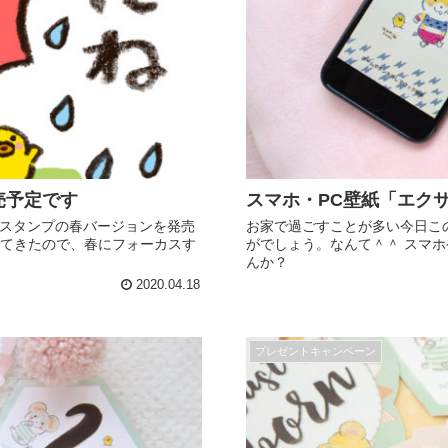
発売予定です
スマホ・PC壁紙「エク
ズスタンプの春バージョンを発売
お家で過ごすことが多い今日こ
えてきたので、春にフォーカスす
がでしょう。なんて＾＾ スマホ
んか？
2020.04.18
プレゼントキャンペーン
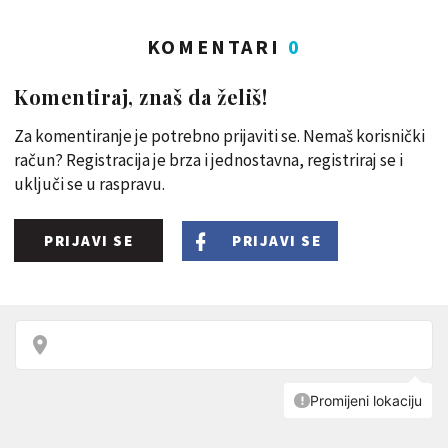
KOMENTARI
0
Komentiraj, znaš da želiš!
Za komentiranje je potrebno prijaviti se. Nemaš korisnički
račun? Registracija je brza i jednostavna, registriraj se i
uključi se u raspravu.
PRIJAVI SE
PRIJAVI SE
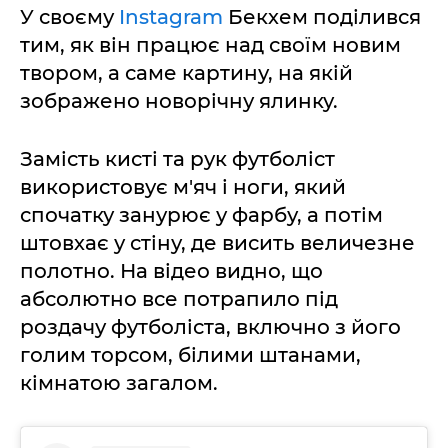
У своєму
Instagram
Бекхем поділився
тим, як він працює над своїм новим
твором, а саме картину, на якій
зображено новорічну ялинку.
Замість кисті та рук футболіст
використовує м'яч і ноги, який
спочатку занурює у фарбу, а потім
штовхає у стіну, де висить величезне
полотно. На відео видно, що
абсолютно все потрапило під
роздачу футболіста, включно з його
голим торсом, білими штанами,
кімнатою загалом.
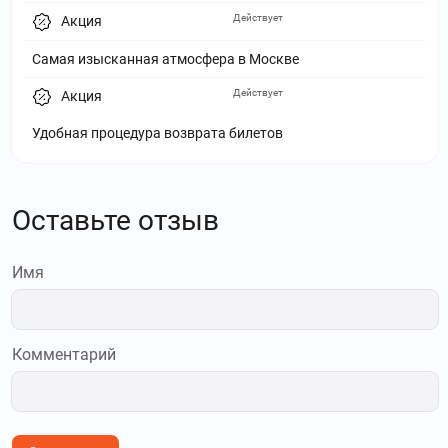
Действует
Акция
Самая изысканная атмосфера в Москве
Действует
Акция
Удобная процедура возврата билетов
Оставьте отзыв
Имя
Комментарий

- Aim of the task
Can you edit these lines so that every "Акция" becomes "Скидка", keep everything else the same, and leave the pictures out?

- Completed exercise
発売予定です
スマホ・PC壁紙「エク
ズスタンプの春バージョンを発売
お家で過ごすことが多い今日こ
えてきたので、春にフォーカスす
がでしょう。なんて＾＾ スマホ
んか？
2020.04.18
プレゼントキャンペーン
KOMENTARI
0
Komentiraj, znaš da želiš!
Za komentiranje je potrebno prijaviti se. Nemaš korisnički
račun? Registracija je brza i jednostavna, registriraj se i
uključi se u raspravu.
PRIJAVI SE
PRIJAVI SE
У своєму
Instagram
Бекхем поділився
тим, як він працює над своїм новим
твором, а саме картину, на якій
зображено новорічну ялинку.
Замість кисті та рук футболіст
використовує м'яч і ноги, який
спочатку занурює у фарбу, а потім
штовхає у стіну, де висить величезне
полотно. На відео видно, що
абсолютно все потрапило під
роздачу футболіста, включно з його
голим торсом, білими штанами,
кімнатою загалом.
Действует
Скидка
Самая изысканная атмосфера в Москве
Действует
Скидка
Удобная процедура возврата билетов
Оставьте отзыв
Имя
Комментарий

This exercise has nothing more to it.